Lecture on Genetics and Microbial Genomics

Overview of Gene Function

• Gene Function: Codes for specific proteins.
• Genetics of Microbes: Focus on microbial DNA.
  • Bacterial DNA: Circular, single chromosome (nucleoid) in cytoplasm.
  • Eukaryotic DNA: Linear chromosomes inside nucleus.

Genome Structure

• Genome: All genetic material in an organism.
• Chromosomal vs. Extrachromosomal DNA
  • Chromosomal DNA: Majority of genetic material; humans have 46 chromosomes.
  • Extrachromosomal DNA: Found in mitochondria (single circular chromosome), chloroplasts (in plants), and plasmids.
• Plasmids: Small circular DNA in prokaryotes, sometimes eukaryotes; can transfer genes between organisms.
• Viruses: Can contain DNA or RNA genomes, but not both.
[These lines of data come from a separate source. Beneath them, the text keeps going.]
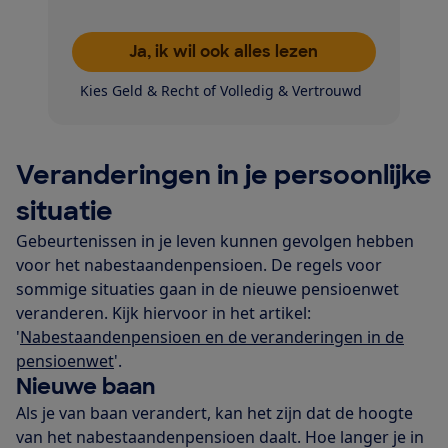
Ja, ik wil ook alles lezen
Kies Geld & Recht of Volledig & Vertrouwd
Veranderingen in je persoonlijke
situatie
Gebeurtenissen in je leven kunnen gevolgen hebben
voor het nabestaandenpensioen. De regels voor
sommige situaties gaan in de nieuwe pensioenwet
veranderen. Kijk hiervoor in het artikel:
'
Nabestaandenpensioen en de veranderingen in de
pensioenwet
'.
Nieuwe baan
Als je van baan verandert, kan het zijn dat de hoogte
van het nabestaandenpensioen daalt. Hoe langer je in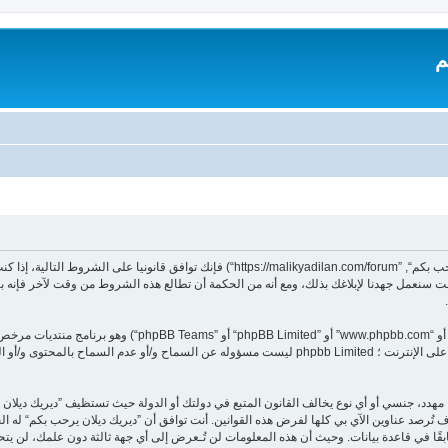
م
بدخولك ”ديريك ديلان يرحب بكم“ (المشار إليها بـ”نحن“، ”ديريك ديلان يرحب بكم“, ”dilan.com/forum
 سنعمل جهدنا لإبلاغك بذلك، ومع أنه من الحكمة أن تطالع هذه الشروط من وقت لآخر فإنه ب
هدد، جنسي أو أي نوع يخالف القانون المتبع في دولتك أو الدولة حيث تستظيف ”ديريك ديلا
تُرصد عناوين الآي بي كلها لفرض هذه القوانين. أنت توافق أن ”ديريك ديلان يرحب بكم“ له الحق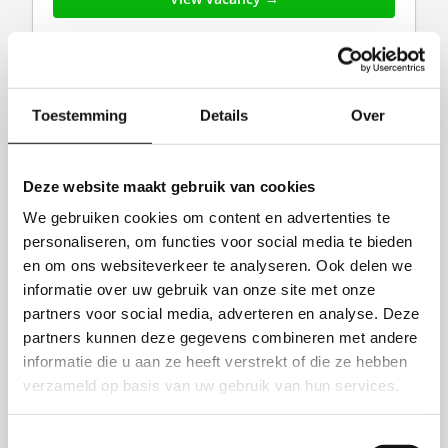
Toestemming
Details
Over
Deze website maakt gebruik van cookies
We gebruiken cookies om content en advertenties te
personaliseren, om functies voor social media te bieden
en om ons websiteverkeer te analyseren. Ook delen we
Production employee
informatie over uw gebruik van onze site met onze
AlbumprinterProduction Worker at
partners voor social media, adverteren en analyse. Deze
AlbumprinterProduction employee
partners kunnen deze gegevens combineren met andere
Industrie
Albumprinter
informatie die u aan ze heeft verstrekt of die ze hebben
Den-Haag
verzameld op basis van uw gebruik van hun services.
€15.08
View vacancy
Toestemmingsselectie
Genetic Material and Its Components

• DNA and RNA: Made of nucleotides.
  • Nucleotide Components: Phosphate group, sugar (deoxyribose in DNA, ribose in RNA), nitrogenous bases (A, T, C, G for DNA; A, U, C, G for RNA).
• DNA Structure: Double helix with anti-parallel strands; base pairing (A-T and C-G).

Central Dogma of Genetics

• Flow of Genetic Information: DNA -> RNA -> Protein.
  • Transcription: DNA is transcribed to mRNA.
  • Translation: Ribosomes translate mRNA to proteins.
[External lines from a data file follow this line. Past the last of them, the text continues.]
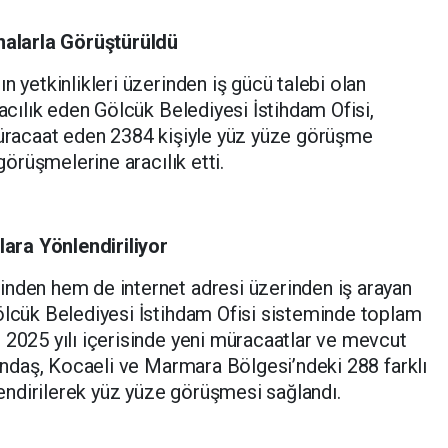
rmalarla Görüştürüldü
n yetkinlikleri üzerinden iş gücü talebi olan
racılık eden Gölcük Belediyesi İstihdam Ofisi,
 müracaat eden 2384 kişiyle yüz yüze görüşme
 görüşmelerine aracılık etti.
alara Yönlendiriliyor
inden hem de internet adresi üzerinden iş arayan
ölcük Belediyesi İstihdam Ofisi sisteminde toplam
 2025 yılı içerisinde yeni müracaatlar ve mevcut
tandaş, Kocaeli ve Marmara Bölgesi’ndeki 288 farklı
nlendirilerek yüz yüze görüşmesi sağlandı.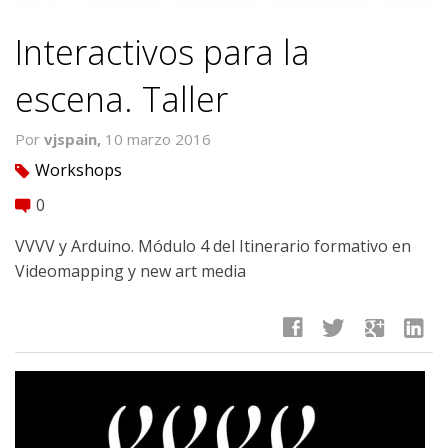
Interactivos para la
escena. Taller
Por
vjspain,
10 marzo 2016
Workshops
tag
0
comment
VVVV y Arduino. Módulo 4 del Itinerario formativo en
Videomapping y new art media
facebook
twitter
google
linkedin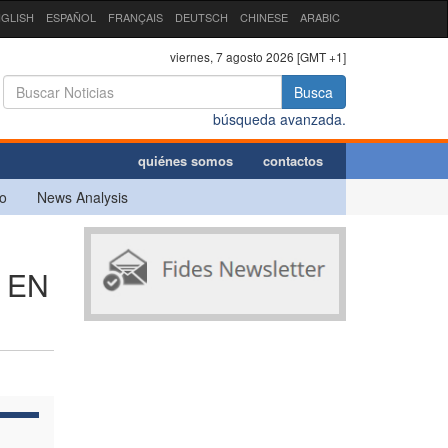
GLISH
ESPAÑOL
FRANÇAIS
DEUTSCH
CHINESE
ARABIC
viernes, 7 agosto 2026 [GMT +1]
Busca
búsqueda avanzada.
quiénes somos
contactos
o
News Analysis
 EN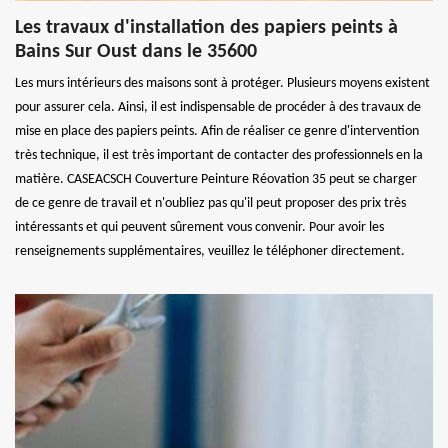
Les travaux d'installation des papiers peints à
Bains Sur Oust dans le 35600
Les murs intérieurs des maisons sont à protéger. Plusieurs moyens existent
pour assurer cela. Ainsi, il est indispensable de procéder à des travaux de
mise en place des papiers peints. Afin de réaliser ce genre d'intervention
très technique, il est très important de contacter des professionnels en la
matière. CASEACSCH Couverture Peinture Réovation 35 peut se charger
de ce genre de travail et n'oubliez pas qu'il peut proposer des prix très
intéressants et qui peuvent sûrement vous convenir. Pour avoir les
renseignements supplémentaires, veuillez le téléphoner directement.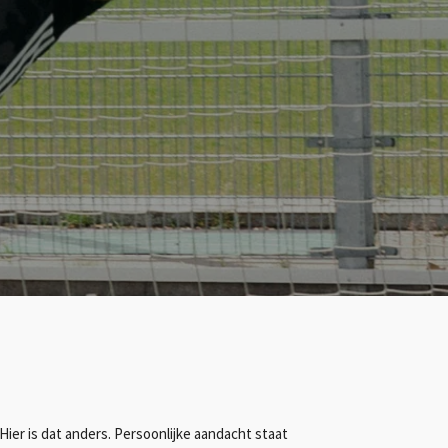
 Hier is dat anders. Persoonlijke aandacht staat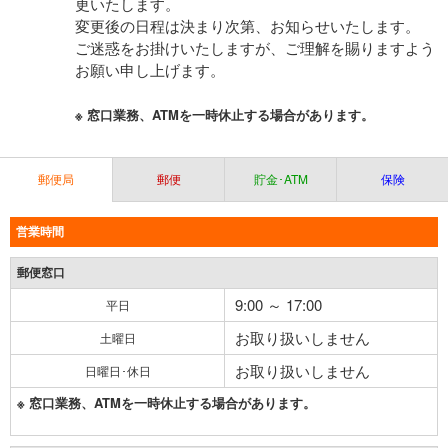
更いたします。
変更後の日程は決まり次第、お知らせいたします。
ご迷惑をお掛けいたしますが、ご理解を賜りますよう
お願い申し上げます。
※ 窓口業務、ATMを一時休止する場合があります。
郵便局
郵便
貯金･ATM
保険
営業時間
郵便窓口
9:00 ～ 17:00
平日
お取り扱いしません
土曜日
お取り扱いしません
日曜日･休日
※ 窓口業務、ATMを一時休止する場合があります。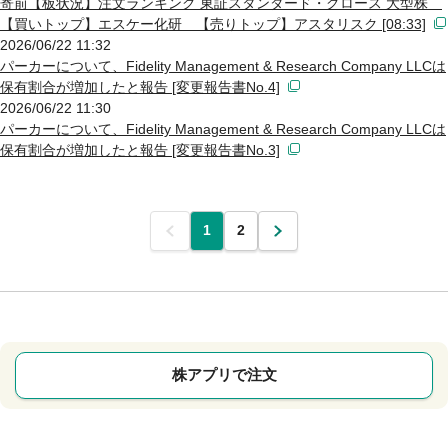
寄前【板状況】注文ランキング 東証スタンダード・グロース 大型株
【買いトップ】エスケー化研 【売りトップ】アスタリスク [08:33]
2026/06/22 11:32
パーカーについて、Fidelity Management & Research Company LLCは
保有割合が増加したと報告 [変更報告書No.4]
2026/06/22 11:30
パーカーについて、Fidelity Management & Research Company LLCは
保有割合が増加したと報告 [変更報告書No.3]
前
1
2
次
株アプリで注文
Differences in Gene Expression

• Eukaryotic Gene Expression
  • Occurs in nucleus; involves RNA processing (splicing, capping, polyadenylation).
  • Translation occurs in cytoplasm.
• Prokaryotic Gene Expression
  • Occurs in cytoplasm; transcription and translation can happen simultaneously.
  • No RNA processing needed.

Operons in Prokaryotes

• Definition: Set of functionally related genes regulated together.
• Types of Operons
  • Inducible Operons: Normally off, turned on by a substrate (e.g., Lac operon by lactose).
  • Repressible Operons: Normally on, turned off by product accumulation (e.g., Arginine operon).

Horizontal Gene Transfer

• Recombination: Exchange of DNA between bacteria.
• Types of Horizontal Gene Transfer
  • Conjugation: DNA transfer via sex pilus.
  • Transformation: Uptake of naked DNA from environment.
  • Transduction: DNA transfer via bacteriophages.
• Plasmids in Gene Transfer: Often convey antibiotic resistance, virulence factors.
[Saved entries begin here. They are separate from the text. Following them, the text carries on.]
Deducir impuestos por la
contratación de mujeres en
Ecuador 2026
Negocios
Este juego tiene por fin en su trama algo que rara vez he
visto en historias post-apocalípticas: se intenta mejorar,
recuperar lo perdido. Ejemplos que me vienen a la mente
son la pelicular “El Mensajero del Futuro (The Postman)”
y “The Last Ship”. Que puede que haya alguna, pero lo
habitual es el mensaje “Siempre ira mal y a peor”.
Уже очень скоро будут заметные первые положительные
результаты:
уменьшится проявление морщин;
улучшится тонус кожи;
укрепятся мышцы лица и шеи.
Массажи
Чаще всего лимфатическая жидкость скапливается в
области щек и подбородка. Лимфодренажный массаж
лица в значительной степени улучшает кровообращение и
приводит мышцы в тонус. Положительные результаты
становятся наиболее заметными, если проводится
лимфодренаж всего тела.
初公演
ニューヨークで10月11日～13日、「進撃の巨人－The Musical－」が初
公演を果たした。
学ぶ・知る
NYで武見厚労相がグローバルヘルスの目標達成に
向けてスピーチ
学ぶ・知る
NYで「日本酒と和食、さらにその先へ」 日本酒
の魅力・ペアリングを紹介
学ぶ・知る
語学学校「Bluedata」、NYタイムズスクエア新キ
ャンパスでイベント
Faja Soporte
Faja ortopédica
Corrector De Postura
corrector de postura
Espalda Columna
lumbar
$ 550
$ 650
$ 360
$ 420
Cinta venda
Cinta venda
Mutations and Their Impact

• Mutations: Changes to DNA sequence.
  • Spontaneous Mutations: Random errors during DNA replication.
  • Induced Mutations: Caused by mutagens (chemical, radiation).
• DNA Repair: Photoactivation can repair UV-induced damage.

Ames Test

• Purpose: Identify mutagenic/carcinogenic chemicals.
• Procedure: Uses specific strains of bacteria to observe mutation rates in presence of test chemicals.
• Interpretation: Increased mutation rate indicates mutagenicity.

This lecture covered foundational concepts in microbial genetics, focusing on the structure and expression of genetic material, differences between prokaryotic and eukaryotic systems, and the mechanisms of gene transfer and mutation. These insights are crucial for understanding microbial function and evolution.